[TASK DIRECTIONS]
In the hot cocktail piece below, transcribe word for word the passage that begins with the words containing "That’s a mouthful, huh?" and ends with "for this one.".

[EXCERPT TO READ]
^^^^^^^^

It is winter. Not the picture postcard, Currier & Ives variety, but the honest to goodness, dark, dreary snow on top of the mud, howling wind and early darkness kind. A time of year that makes you want to stay indoors. A time for quiet reflection by the fire, which often leads to thoughts of mortality. Somehow, that specter seems a little closer when the winds blow outside, icy fingers reaching through the cracks and all. Those of you who live in modern houses may not get that, but in our old farmhouse, you can always feel a bit of a draft when the cold winds blow. So, we are making a hot cocktail to try to warm things up a bit, even if the mood is darker than usual. Won’t you please join me now as we stand and make, Do Not Go Gentle Into That Good Night.
That’s a mouthful, huh? This drink isn’t a bit shy or reserved, when you kick the door in and recite the first line of a Dylan Thomas poem, well, you better deliver. This one was created by Chantal Tseng of DC’s Mockingbird Hill and I have been looking forward to trying it for some time. I am a big fan of teacup cocktails, but I have not, historically, enjoyed hot alcoholic drinks. Though, the Horwich Hall proved me wrong and has been one of my favorite discoveries of the season, so I have high hopes for this one.
Put the kettle on and almost boil some water to make a nice cup of tea, according to your preferences, in this case I used 1 teaspoon of Twinings Earl Grey to 6 ounces of water, steeped for 5 minutes in my teapot. Once the tea is ready, pour 4 ounces into your serving glass, teacup or mug and add 1 1/2 ounces of peated Scotch, I chose Laphroaig Quarter Cask; 1/2 an ounce of honey syrup, 1/4 ounce of St. Elizabeth’s Allspice Dram and 1/4 ounce of freshly squeezed lemon juice. Go for a little spoken word and enjoy a dramatic reading of this classic poem that inspired the drink as you stir and blend in the glass. Garnish with a dehydrated lemon wheel and scorched pod of star anise, because you get to use the kitchen torch.

^^^^^^^^

[PROVIDED MATERIAL]
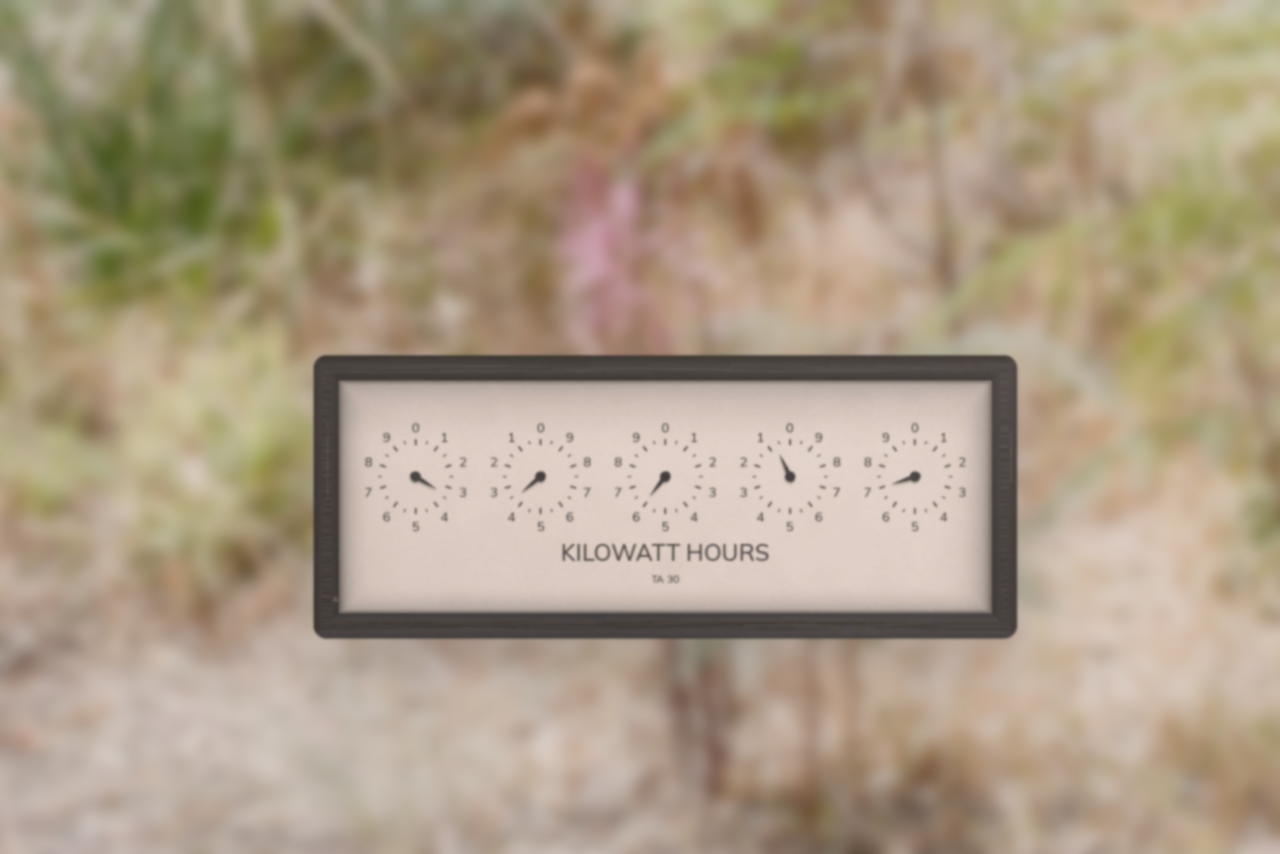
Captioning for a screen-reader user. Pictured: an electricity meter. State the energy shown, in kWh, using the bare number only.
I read 33607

^^^^^^^^

[ANSWER SPACE]
That’s a mouthful, huh? This drink isn’t a bit shy or reserved, when you kick the door in and recite the first line of a Dylan Thomas poem, well, you better deliver. This one was created by Chantal Tseng of DC’s Mockingbird Hill and I have been looking forward to trying it for some time. I am a big fan of teacup cocktails, but I have not, historically, enjoyed hot alcoholic drinks. Though, the Horwich Hall proved me wrong and has been one of my favorite discoveries of the season, so I have high hopes for this one.